Premiums for conventional insurance would be higher because of the effect of MSAs on the insurance market, the phenomenon known as adverse selection.
- Adverse selection would occur because substantial numbers of young, healthy people with low medical costs would choose to use the high-deductible insurance policies and MSAs and thereby to retain their unspent dollars in their own accounts. This would leave people who are less healthy and have higher medical costs in conventional, low-deductible health insurance plans.
- Such a division of the market would drive up the cost of low-deductible insurance for the less healthy segments of the population who most need it. Research conducted by the Urban Institute, RAND, and the American Academy of Actuaries suggests that premiums for conventional insurance could more than double if MSA use becomes widespread.

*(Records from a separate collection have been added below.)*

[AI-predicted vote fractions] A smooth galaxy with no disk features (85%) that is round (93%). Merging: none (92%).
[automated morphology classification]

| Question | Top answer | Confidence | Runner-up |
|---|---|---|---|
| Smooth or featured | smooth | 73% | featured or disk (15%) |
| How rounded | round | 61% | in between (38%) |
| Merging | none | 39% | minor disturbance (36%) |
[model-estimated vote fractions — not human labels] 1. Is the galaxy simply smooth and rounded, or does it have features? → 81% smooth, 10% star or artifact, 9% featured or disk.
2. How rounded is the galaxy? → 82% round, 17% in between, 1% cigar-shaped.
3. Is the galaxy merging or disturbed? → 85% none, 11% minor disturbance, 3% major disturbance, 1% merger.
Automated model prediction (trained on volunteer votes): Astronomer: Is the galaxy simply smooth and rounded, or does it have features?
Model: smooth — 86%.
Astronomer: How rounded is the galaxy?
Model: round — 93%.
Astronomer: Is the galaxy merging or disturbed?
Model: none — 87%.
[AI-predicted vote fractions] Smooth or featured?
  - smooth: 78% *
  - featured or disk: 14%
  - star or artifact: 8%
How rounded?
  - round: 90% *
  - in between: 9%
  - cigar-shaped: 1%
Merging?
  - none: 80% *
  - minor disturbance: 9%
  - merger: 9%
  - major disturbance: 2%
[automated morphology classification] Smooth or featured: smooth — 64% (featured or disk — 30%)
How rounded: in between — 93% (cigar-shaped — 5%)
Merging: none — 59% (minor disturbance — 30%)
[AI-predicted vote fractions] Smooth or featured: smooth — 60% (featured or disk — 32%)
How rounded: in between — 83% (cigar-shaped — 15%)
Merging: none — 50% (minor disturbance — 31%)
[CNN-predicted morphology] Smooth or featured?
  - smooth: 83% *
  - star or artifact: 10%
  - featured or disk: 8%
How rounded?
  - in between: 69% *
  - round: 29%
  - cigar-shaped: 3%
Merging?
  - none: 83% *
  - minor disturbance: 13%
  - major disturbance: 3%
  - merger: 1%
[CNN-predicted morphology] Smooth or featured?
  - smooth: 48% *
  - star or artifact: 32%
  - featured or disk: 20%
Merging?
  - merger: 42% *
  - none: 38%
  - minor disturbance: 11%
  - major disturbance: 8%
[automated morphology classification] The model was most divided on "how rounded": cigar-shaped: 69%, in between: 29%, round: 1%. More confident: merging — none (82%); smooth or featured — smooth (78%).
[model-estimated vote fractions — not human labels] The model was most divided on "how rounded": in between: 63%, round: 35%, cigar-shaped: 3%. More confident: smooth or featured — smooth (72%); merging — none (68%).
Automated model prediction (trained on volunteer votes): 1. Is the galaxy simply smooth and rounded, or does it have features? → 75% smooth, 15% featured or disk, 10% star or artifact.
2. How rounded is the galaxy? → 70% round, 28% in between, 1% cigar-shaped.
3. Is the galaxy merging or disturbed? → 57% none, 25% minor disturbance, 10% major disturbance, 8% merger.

According to the American Academy of Actuaries, "The greatest savings [from MSAs] will be for the employees who have little or no health care expenditures. The greatest losses will be for the employees with substantial health care expenditures. Those with high expenditures are primarily older employees and pregnant women."(2)
When Congress was debating MSAs in 1996 as part of its deliberations on the Health Insurance Portability and Accountability Act, there was concern about the effects that widespread adverse selection could have on the insurance market. Accordingly, Congress allowed MSAs only as a limited demonstration policy so it could secure more information on this matter. The demonstration period is scheduled to expire at the end of this year, but limited use of MSAs during the demonstration period has made it impossible to conduct the comprehensive evaluation of MSAs the 1996 law envisioned. Despite the absence of information indicating that MSAs would not cause serious problems, the Archer proposal would make MSAs universally available and relax a number of other safeguards in the 1996 demonstration design. Any negative consequences MSAs may have for the insurance market consequently could become pervasive and difficult to reverse.
- Evidence suggests adverse selection in the usage of MSAs already is occurring under the demonstration project. A survey of insurers offering MSA plans notes that "Insurers expect relatively better health status and lower service utilization by enrollees selecting high-deductible plans and price their products accordingly." [Emphasis added.] In other words, the insurers can afford to set lower premiums for insurance policies used with MSAs, because they know it will be healthier people who are attracted to using MSAs. This survey of insurers was conducted by Westat under contract with the General Accounting Office in partial fulfilment of the terms of the demonstration project Congress established in 1996.
- The Archer proposal would make the accounts universally available. If MSAs become widely popular among consumers with relatively better health, an adverse selection cycle could be triggered that would drive up the cost of conventional, more comprehensive insurance. The resulting premium increases are likely to be large enough to make such insurance unaffordable and unavailable for substantial numbers of Americans.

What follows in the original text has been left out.